Задания:
a: Кто, судя по отрывку, подарил маузер, из которого стреляли по немцам у «острова Рудольфа»?
b: Подхватите воспоминания о фронте и продолжите их после последнего предложения отрывка.

Отрывок со страницы:
----------
Победа – одна на всех — страница 37 из 131

На Волховском фронте, километрах в двенадцати от Невы был на болоте сухой остров. Мы его звали «остров Рудольфа». Раз я с разведчиками шел по болоту к острову. Напоролись на немцев. Они, примерно рота, вышли из-за гребня острова и стали спускаться к болоту. Естественно, и мы, и они залегли. Мы – прямо в воду за кочки. Они, идиоты, – на песчаном склоне, обращенном к нам. Как на ладони, метрах в ста пятидесяти. Мы их били на выбор. Я очень точно стрелял по ним из маузера, который подарил мне П. А Ротмистров под Калининым. Прицелишься – раз! И он только дернется. Мы обнаглели. Котяра, мой ординарец, раскурил папиросу, дал мне: «Покурите, капитуся». Так он меня звал. Я то курну, то выстрелю. Немцы уползли за бугор, а мы по болоту вернулись обратно.

Той же осенью я приезжал к генералу Калашникову, командующему артиллерией 2-й армии. Ну, лев был! Там же были Зубков, член военного совета у Кулешова, и капитан Бакай.

Когда стали выходить из блиндажа от Калашникова, шли так: Бакай, я, Зубков. И тут – шарах! Неподалеку рвется двухсотдесятимиллиметровый снаряд.

– Товарищ полковник, может быть, переждем?

Повернулись. Опять свист. Зубков успел вскочить в блиндаж, дверь за ним захлопнулась. И снаряд в двести десять миллиметров вошел в дальний от нас скат блиндажа. Дверь вырвало, она ударила меня. Сшибло. Я на Бакая, сшиб его. Мы с ним остались живы, а Зубкову снесло полчерепа. И он, и Калашников похоронены в Старой Ладоге.

От этого удара через несколько месяцев у меня получились спайки радужной оболочки. Зрачок стал зубчатым. Света не выносил, боль ужасная, будто клещами выворачивают глазницу. Кулешов, когда увидел, послал меня в госпиталь к знаменитости – ленинградскому профессору-окулисту Нечволодову. Он осмотрел меня.
----------
Данные:
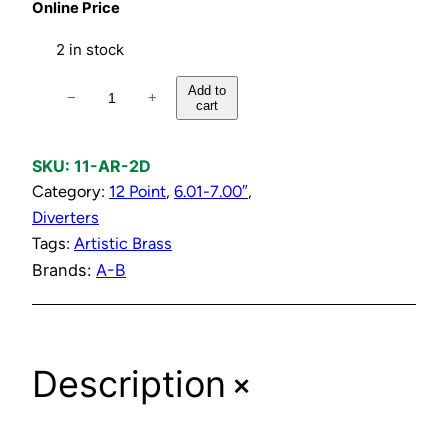
Online Price
2 in stock
D
Add to
−
+
cart
i
v
e
SKU:
11-AR-2D
r
Category:
12 Point
, 
6.01-7.00″
, 
t
Diverters
e
Tags:
Artistic Brass
r
Brands:
A-B
C
o
m
+
Description
p
r
e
----------
Ответы:
a: П. А. Ротмистров, под Калининым.

b:
– Молодой человек, вы что, хотите остаться слепым?

Хотел положить меня в госпиталь, но раз мои тылы были от госпиталя в пяти километрах, разрешил жить у себя при условии, что меня будут привозить к нему два раза в день со скоростью десять километров в час. Дней двадцать я ничего не видел. Потом прошло.

После Синявинской операции до конца года шли тяжелые местные бои. Там, на Волховском фронте, был такой порядок: месяц воюешь, месяц отдыхаешь. Жуткие потери. Оправдание этих потерь: вести себя активно – удерживать немецкие части от переброса их на Ленинград и под Сталинград. Манштейна потом кинули под Сталинград на командование деблокирующей группировкой «Дон», но одного.

Уже спустя много лет, когда я работал в издательстве «Наука» и редактировал книгу маршала Еременко, я спросил его:

– Могли немцы тогда деблокировать Сталинград?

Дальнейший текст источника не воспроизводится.